**Quoted passage:**
= = = =

Intro I have been working a while on this technology and since real-time raytracing is getting faster like with the Brigade Raytracer e.g., I believe this can be an important contribution to this area, as it might bring raytracing one step closer to being usable for video games.

Update : I made the Demo public available here: SVO Image Warping Demo Download

Sound raytracing for realistic echoing ? Thats also interesting.

For the quality, the upper image is just in 256 colors, so doesnt look that good.

I just used it for testing. The general method also can be applied to 32 bit colors of course.

When in motion, the reprojection version looks not as smooth as the raycasted version - so more research could be done like re-projecting to a higher resolution frame buffer that is downsampled for the final rendering e.g. Also edges with fast motion will loose some accuracy. There additional research may improve the result too, such as by using image filters.

There's a bit of research on this technique under the name "real-time reverse reprojecion cache". It's even been used in Battlefield 3 (rasterized, not Ray-traced though!)
[edit]i should've read your blog first and seen that you'd mentioned the above name.

= = = =

**About this exercise:**
Reproduce the part of the raytracing forum thread above from "I just used" up to and including "the above name.".

**Data provided:**
= = = =

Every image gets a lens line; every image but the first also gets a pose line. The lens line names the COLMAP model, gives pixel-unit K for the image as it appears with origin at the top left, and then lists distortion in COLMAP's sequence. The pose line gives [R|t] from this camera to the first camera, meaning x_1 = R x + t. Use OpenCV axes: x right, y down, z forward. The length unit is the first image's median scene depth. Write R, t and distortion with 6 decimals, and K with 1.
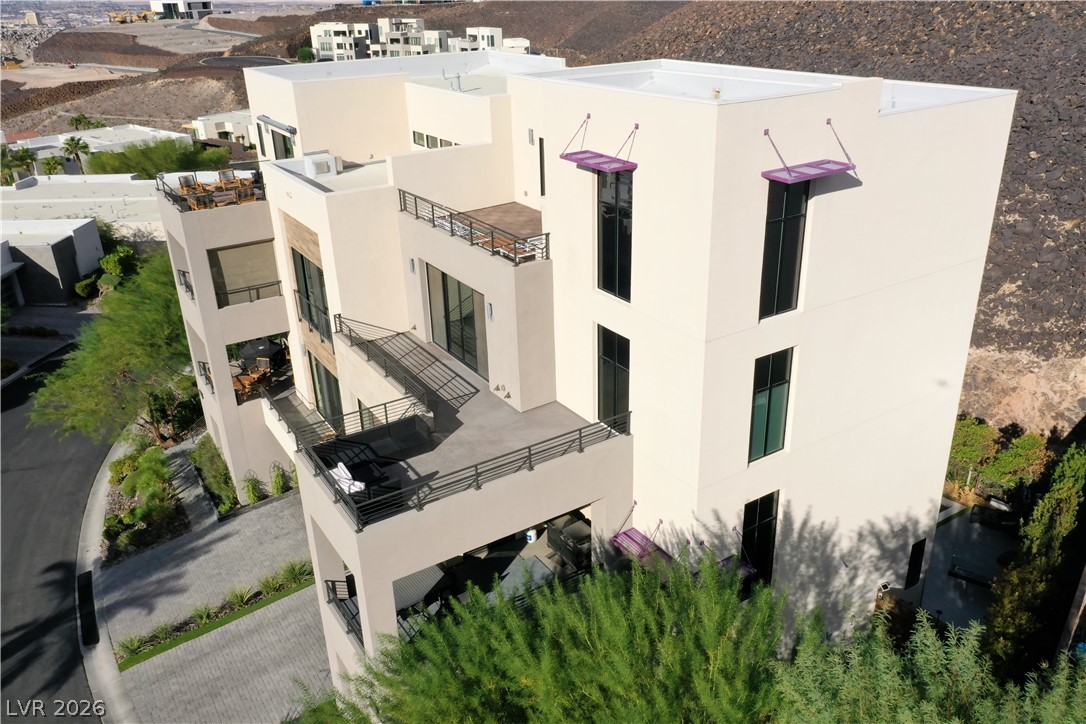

= = = =

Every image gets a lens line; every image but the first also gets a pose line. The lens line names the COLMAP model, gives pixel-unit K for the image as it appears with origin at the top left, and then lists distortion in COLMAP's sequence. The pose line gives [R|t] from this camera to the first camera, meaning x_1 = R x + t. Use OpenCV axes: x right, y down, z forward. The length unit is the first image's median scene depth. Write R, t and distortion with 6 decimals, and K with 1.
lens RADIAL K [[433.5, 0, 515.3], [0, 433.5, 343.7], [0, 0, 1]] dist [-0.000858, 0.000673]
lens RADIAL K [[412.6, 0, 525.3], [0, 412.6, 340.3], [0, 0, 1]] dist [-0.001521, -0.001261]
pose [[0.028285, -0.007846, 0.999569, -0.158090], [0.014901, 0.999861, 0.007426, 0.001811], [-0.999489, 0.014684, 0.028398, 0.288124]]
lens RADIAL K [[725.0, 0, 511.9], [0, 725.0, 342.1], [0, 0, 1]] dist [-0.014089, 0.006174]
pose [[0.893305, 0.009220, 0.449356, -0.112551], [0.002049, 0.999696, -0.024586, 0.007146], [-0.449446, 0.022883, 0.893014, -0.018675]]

= = = =

**Result of this task:**
I just used it for testing. The general method also can be applied to 32 bit colors of course.

When in motion, the reprojection version looks not as smooth as the raycasted version - so more research could be done like re-projecting to a higher resolution frame buffer that is downsampled for the final rendering e.g. Also edges with fast motion will loose some accuracy. There additional research may improve the result too, such as by using image filters.

There's a bit of research on this technique under the name "real-time reverse reprojecion cache". It's even been used in Battlefield 3 (rasterized, not Ray-traced though!)
[edit]i should've read your blog first and seen that you'd mentioned the above name.